Her visibility and their decision to continue with the campaign despite learning in March that her cancer was incurable has put the Edwardses’ marriage on display like no other in this presidential race. From afar, Americans have wondered at their bond or questioned their values, cheered them on or condemned them. Some people assumed they were in denial, others accused them of an ambition that knew no bounds.

But to the Edwardses, their decision simply showed a sense of purpose and a lesson learned a decade ago from crushing pain: If you can’t control life, you can at least embrace it more urgently.

“We’ve been through the worst a couple can go through,” Mr.
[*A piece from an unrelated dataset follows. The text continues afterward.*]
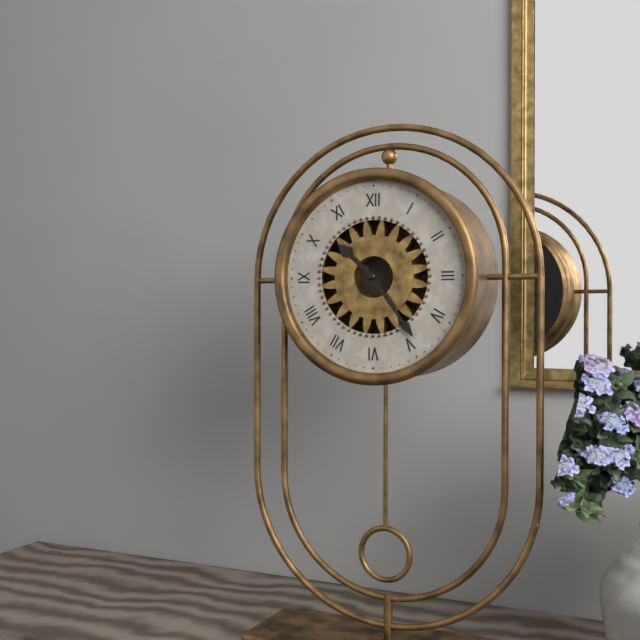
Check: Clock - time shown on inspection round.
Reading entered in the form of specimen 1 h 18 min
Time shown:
10 h 24 min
Edwards said in an interview. “So long as there’s something you can do that’s positive, there’s a chance. As long as there’s a chance, there’s something to hold on to.”

The desire, even the need, to push forward has come to define them. “Every married couple has a history, but they have the force of this gigantic history,” said Glenn Bergenfield, a friend since law school. “They’re both fighter pilots. You keep going. The important thing is the mission, the important thing is to keep going.”

When opposites attract
Arriving at the University of North Carolina law school in 1974, Johnny Edwards had all the upbeat confidence of a small-town football star. But he had working-class roots and had barely spent time in any city, and he was intimidated by his more worldly classmates — none more so than Elizabeth Anania, who sat a few rows in front of him in their civil-procedure class. She had “the blackest hair and fine light blue eyes,” he later wrote in his memoir.

Four years his senior, Ms. Anania was the daughter of a Navy pilot and had lived all over the United States and in Japan. Friends described the dinner table at the Anania household as the kind of intellectual forum where you learned to speak up or keep your head down. Moving every year or so had taught her to adapt fast.

“She was like the mayor of our little town,” Mr. Bergenfield recalled, organizing sports teams, fixing up couples, making friends for those too shy to do it themselves. “She was dazzling, beautiful and unafraid in class.”

She thought she had nothing in common with Mr. Edwards — “we listened to different music, we read different books,” she said. Still, Mr. Bergenfield recalled, “there was something in her mind about him. He was a little puzzling to her.”